[PD-dev] [ANN] mostly for devs and tcl'ers: tclpd

Mathieu Bouchard matju at artengine.ca
Wed Oct 24 12:16:06 CEST 2007


On Tue, 23 Oct 2007, Hans-Christoph Steiner wrote:

> - About the symbol/float stuff, I think Pd is intended to always reduce 
> atoms to their elemental type based on their content. Therefore, {symbol 
> 123} shouldn't really exist.

If I make symbol 123456789 it's because it's intended to stay 123456789. I 
don't want tclpd to bastardise it by assuming that i'm ok with an 
approximation of the number that it could be representing if my intent was 
really to represent a quantity instead of just having a string of 
characters.

Federico and I came to the conclusion that we came to because pretty much 
anything else sucked in some way. We don't care that Pd seems perfectly ok 
with blowing up the saving of symbols that look like numbers, and we don't 
care that you don't want support for pointers.

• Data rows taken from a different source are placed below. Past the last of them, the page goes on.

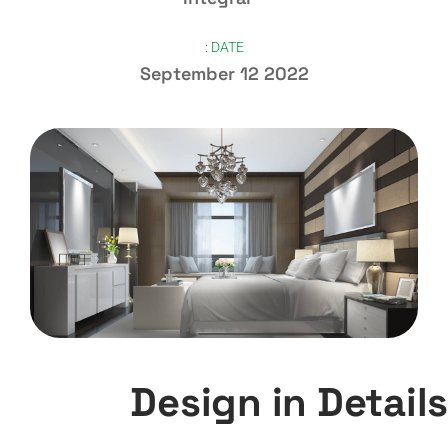
DATE :
September 12 2022
Design in Details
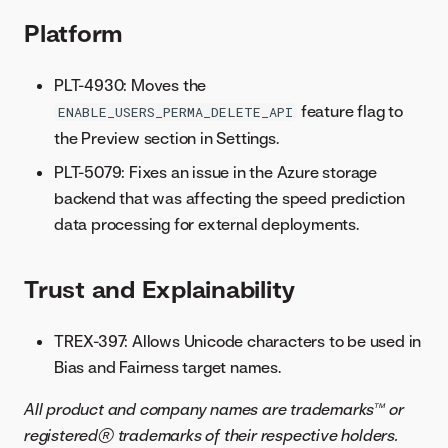
Platform
PLT-4930: Moves the
feature flag to
ENABLE_USERS_PERMA_DELETE_API
the Preview section in Settings.
PLT-5079: Fixes an issue in the Azure storage
backend that was affecting the speed prediction
data processing for external deployments.
Trust and Explainability
TREX-397: Allows Unicode characters to be used in
Bias and Fairness target names.
All product and company names are trademarks™ or
registered® trademarks of their respective holders.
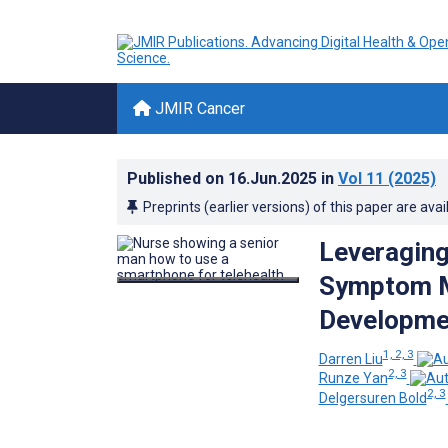
JMIR Cancer
Published on
16.Jun.2025
in
Vol 11
(2025)
Preprints (earlier versions) of this paper are avai
Leveraging 
Symptom M
Developme
1, 2, 3
Darren Liu
2, 3
Runze Yan
2, 3
Delgersuren Bold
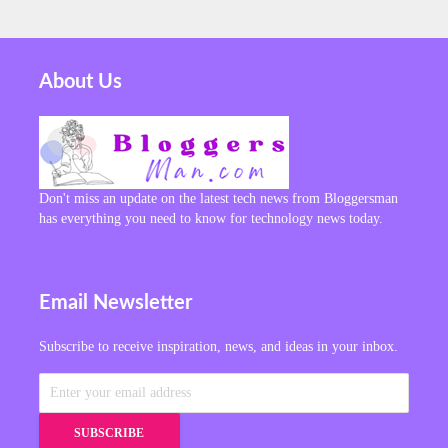
About Us
Don't miss an update on the latest tech news from Bloggersman
has everything you need to know for technology news today.
Email Newsletter
Subscribe to receive inspiration, news, and ideas in your inbox.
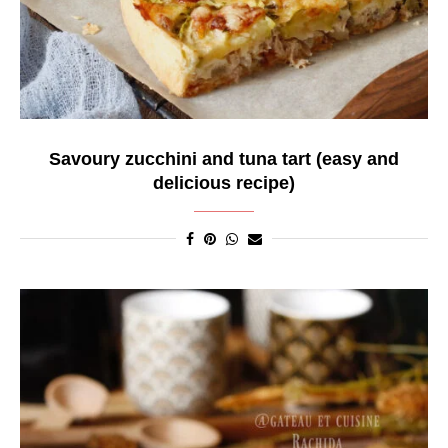
Savoury zucchini and tuna tart (easy and
delicious recipe)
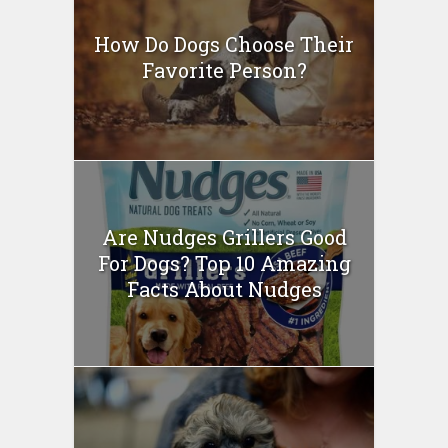
How Do Dogs Choose Their
Favorite Person?
Are Nudges Grillers Good
For Dogs? Top 10 Amazing
Facts About Nudges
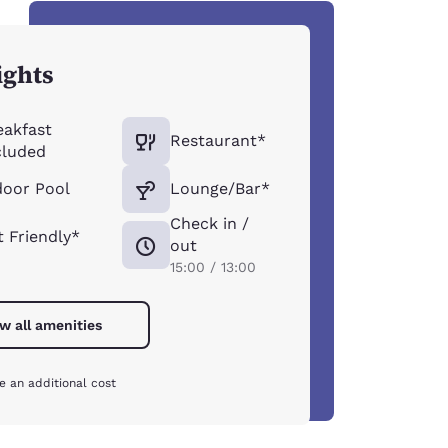
ights
eakfast
Restaurant*
cluded
door Pool
Lounge/Bar*
Check in /
t Friendly*
out
15:00 / 13:00
w all amenities
e an additional cost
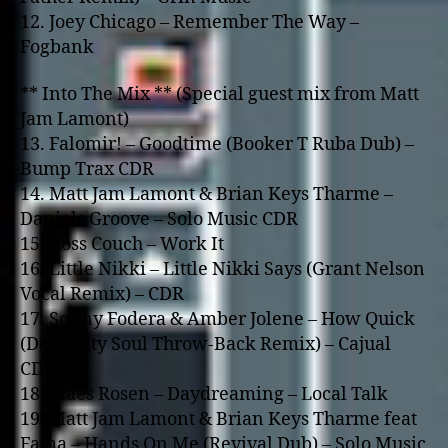
12. Joey Chicago – Remember The Way –
Fogbank
** Into The Mix ** (Special guest mix from Matt
Jam Lamont)
13. Falomir! – Goodtime (Booker T Ruba Dub) –
Bump Trax CDR
14. Matt Jam Lamont & Brian Keys Tharme –
Daniels Groove – Solo Music CDR
15. Ross Couch – Work It
16. Little Nikki – Little Nikki Says (Grant Nelson
Vocal Remix) – CDR
17. Sonny Fodera & Amber Jolene – How Quick
(Deep City Soul Throw-Back Remix) – Cajual
CDR
18. Claes Rosen – Daydreaming – Local Talk
19. Matt Jam Lamont & Brian Keys Tharme feat
Fama – Hands On Me (Revival Dub) – Solo Music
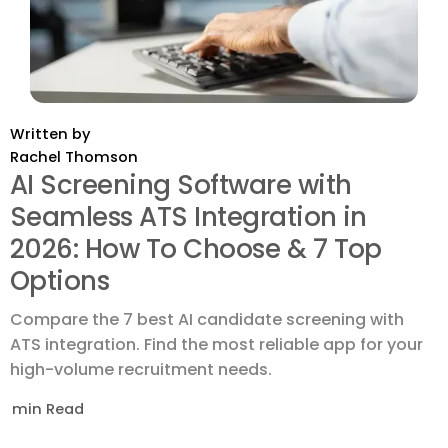
Written by
Rachel Thomson
AI Screening Software with
Seamless ATS Integration in
2026: How To Choose & 7 Top
Options
Compare the 7 best AI candidate screening with
ATS integration. Find the most reliable app for your
high-volume recruitment needs.
min Read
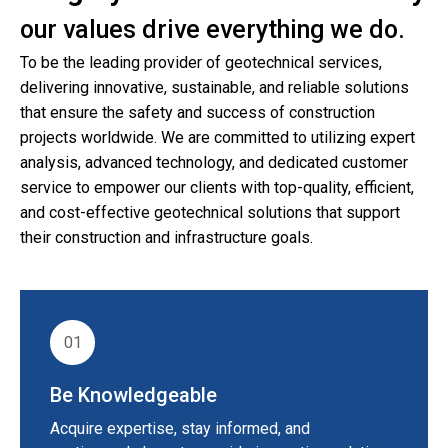
our values drive everything we do.
To be the leading provider of geotechnical services,
delivering innovative, sustainable, and reliable solutions
that ensure the safety and success of construction
projects worldwide. We are committed to utilizing expert
analysis, advanced technology, and dedicated customer
service to empower our clients with top-quality, efficient,
and cost-effective geotechnical solutions that support
their construction and infrastructure goals.
01
Be Knowledgeable
Acquire expertise, stay informed, and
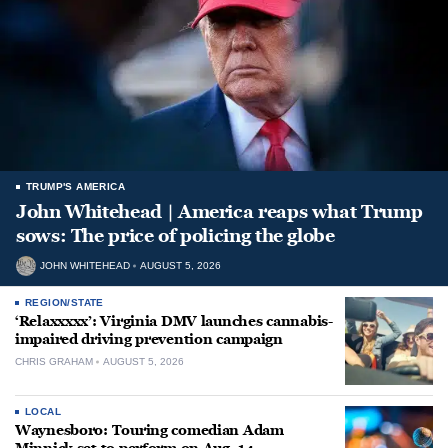
TRUMP'S AMERICA
John Whitehead | America reaps what Trump
sows: The price of policing the globe
JOHN WHITEHEAD
AUGUST 5, 2026
REGION/STATE
‘Relaxxxxx’: Virginia DMV launches cannabis-
impaired driving prevention campaign
CHRIS GRAHAM
AUGUST 5, 2026
LOCAL
Waynesboro: Touring comedian Adam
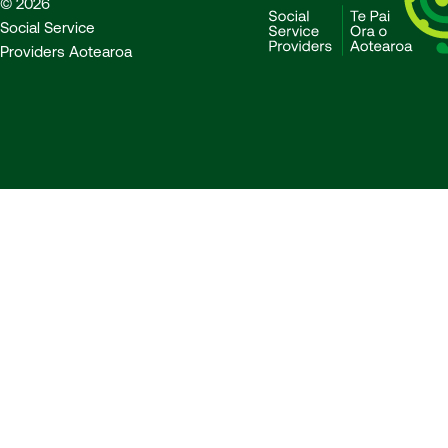
© 2026
Social Service
Providers Aotearoa
SSPA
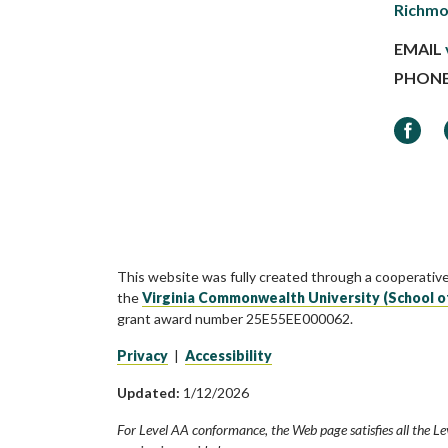
Richmo
EMAIL
PHON
Faceb
This website was fully created through a cooperativ
the
Virginia Commonwealth University (School o
grant award number 25E55EE000062.
Privacy
|
Accessibility
Updated:
1/12/2026
For Level AA conformance, the Web page satisfies all the Le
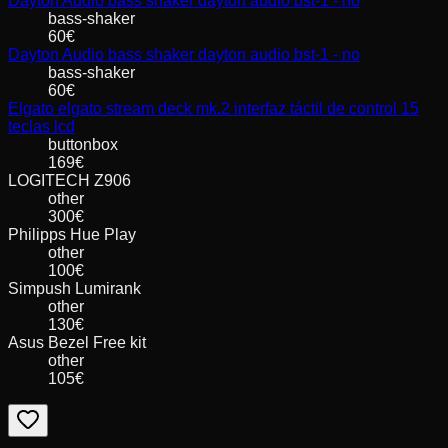
Dayton Audio
bass shaker dayton audio bst-1 - no
bass-shaker
60
€
Dayton Audio
bass shaker dayton audio bst-1 - no
bass-shaker
60
€
Elgato
elgato stream deck mk.2 interfaz táctil de control 15
teclas lcd
buttonbox
169
€
LOGITECH
Z906
other
300
€
Philipps
Hue Play
other
100
€
Simpush
Lumirank
other
130
€
Asus
Bezel Free kit
other
105
€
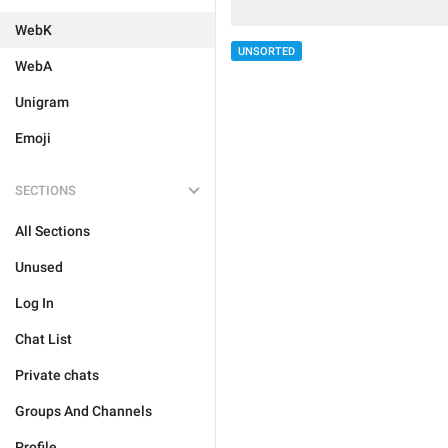
WebK
UNSORTED
WebA
Unigram
Emoji
SECTIONS
All Sections
Unused
Log In
Chat List
Private chats
Groups And Channels
Profile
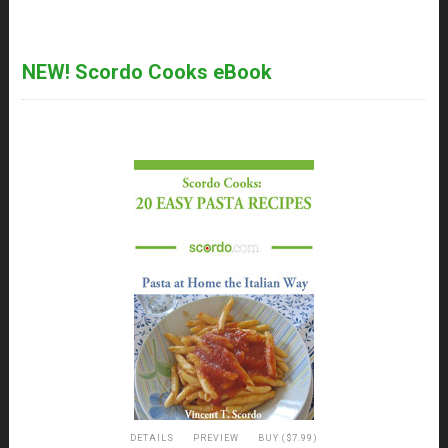
NEW! Scordo Cooks eBook
DETAILS
PREVIEW
BUY ($7.99)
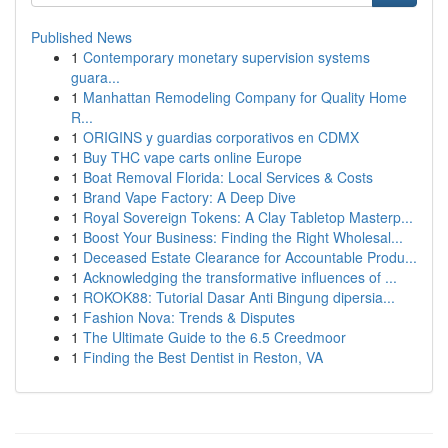
Published News
1
Contemporary monetary supervision systems
guara...
1
Manhattan Remodeling Company for Quality Home
R...
1
ORIGINS y guardias corporativos en CDMX
1
Buy THC vape carts online Europe
1
Boat Removal Florida: Local Services & Costs
1
Brand Vape Factory: A Deep Dive
1
Royal Sovereign Tokens: A Clay Tabletop Masterp...
1
Boost Your Business: Finding the Right Wholesal...
1
Deceased Estate Clearance for Accountable Produ...
1
Acknowledging the transformative influences of ...
1
ROKOK88: Tutorial Dasar Anti Bingung dipersia...
1
Fashion Nova: Trends & Disputes
1
The Ultimate Guide to the 6.5 Creedmoor
1
Finding the Best Dentist in Reston, VA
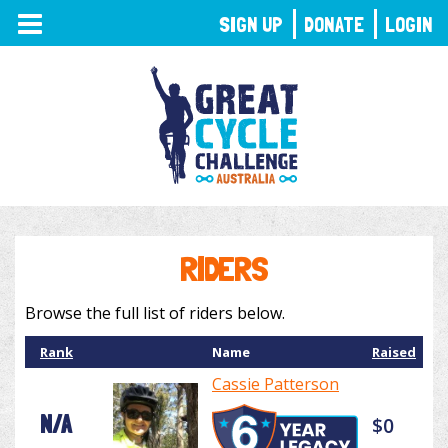
TOGGLE
SIGN UP
DONATE
LOGIN
NAVIGATION
RIDERS
Browse the full list of riders below.
Rank
Name
Raised
Cassie Patterson
N/A
$0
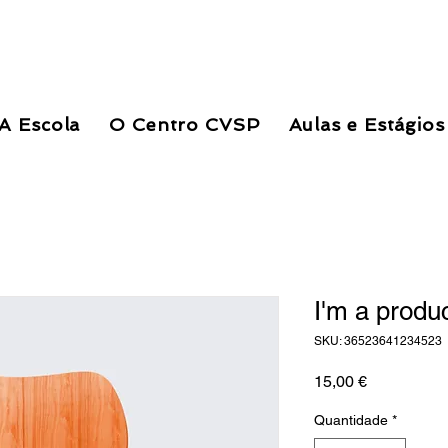
A Escola
O Centro CVSP
Aulas e Estágios
I'm a produ
SKU: 36523641234523
Preço
15,00 €
Quantidade
*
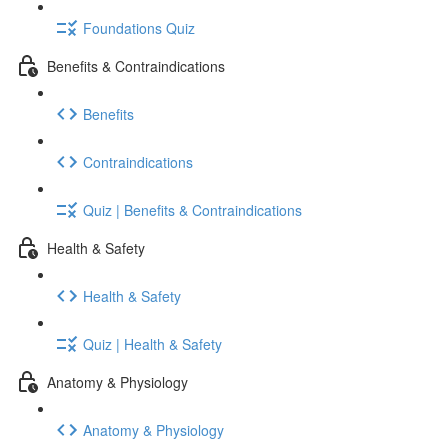
Foundations Quiz
Benefits & Contraindications
Benefits
Contraindications
Quiz | Benefits & Contraindications
Health & Safety
Health & Safety
Quiz | Health & Safety
Anatomy & Physiology
Anatomy & Physiology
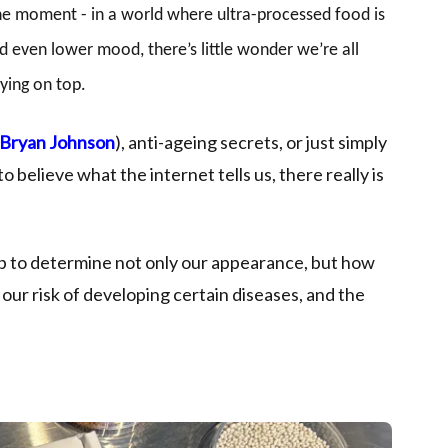
the moment - in a world where ultra-processed food is
d even lower mood, there’s little wonder we’re all
ying on top.
Bryan Johnson
), anti-ageing secrets, or just simply
o believe what the internet tells us, there really is
lp to determine not only our appearance, but how
, our risk of developing certain diseases, and the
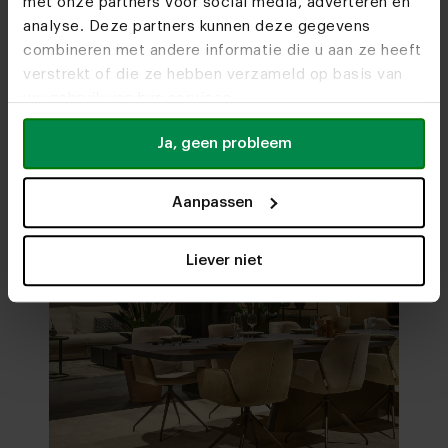
met onze partners voor social media, adverteren en
analyse. Deze partners kunnen deze gegevens
combineren met andere informatie die u aan ze heeft
Visit
our showrooms
verstrekt of die ze hebben verzameld op basis van
uw gebruik van hun services.
Ja, geen probleem
Aanpassen
Liever niet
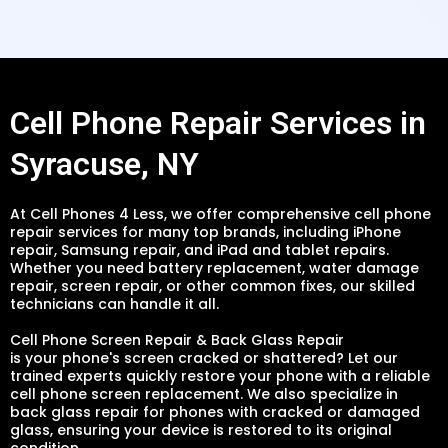
Cell Phone Repair Services in
Syracuse, NY
At Cell Phones 4 Less, we offer comprehensive cell phone
repair services for many top brands, including iPhone
repair, Samsung repair, and iPad and tablet repairs.
Whether you need battery replacement, water damage
repair, screen repair, or other common fixes, our skilled
technicians can handle it all.
Cell Phone Screen Repair & Back Glass Repair
is your phone's screen cracked or shattered? Let our
trained experts quickly restore your phone with a reliable
cell phone screen replacement. We also specialize in
back glass repair for phones with cracked or damaged
glass, ensuring your device is restored to its original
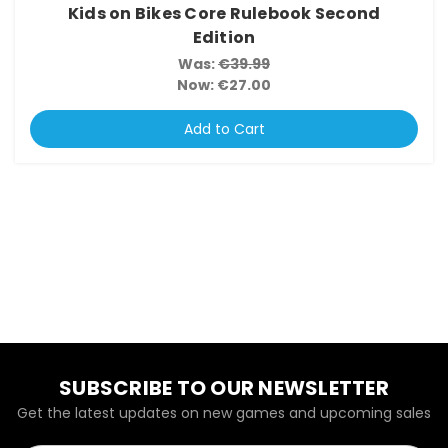
Kids on Bikes Core Rulebook Second
Edition
Was:
€39.99
Now:
€27.00
Add to Cart
SUBSCRIBE TO OUR NEWSLETTER
Get the latest updates on new games and upcoming sales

I don't think that you and I and all of us have to stick with mere 
original intents.

The main alternative I would have had to that, is to represent Pd symbols 
in Tcl as the Pd parser would accept them. This means that a float would 
be backslashed. But I had ruled that out because then there would be no 
way to represent a pointer, unless some extra syntax is designed, plus 
other reasons.

> Therefore, I think it would be better to just use normal Tcl lists, at 
> least for now.

If you do it "at least for now", you're stuck with it forever or so.

> Plus, I think Pd's type handling is partially modeled after Tcl's.

I don't know how you can argue that, but there's a large enough chunk of 
difference, that you could ignore the similarities. If Pd's type system 
was roughly like Tcl's, then users would never have to think about 
types in [pack], [unpack], [t], and such, for example.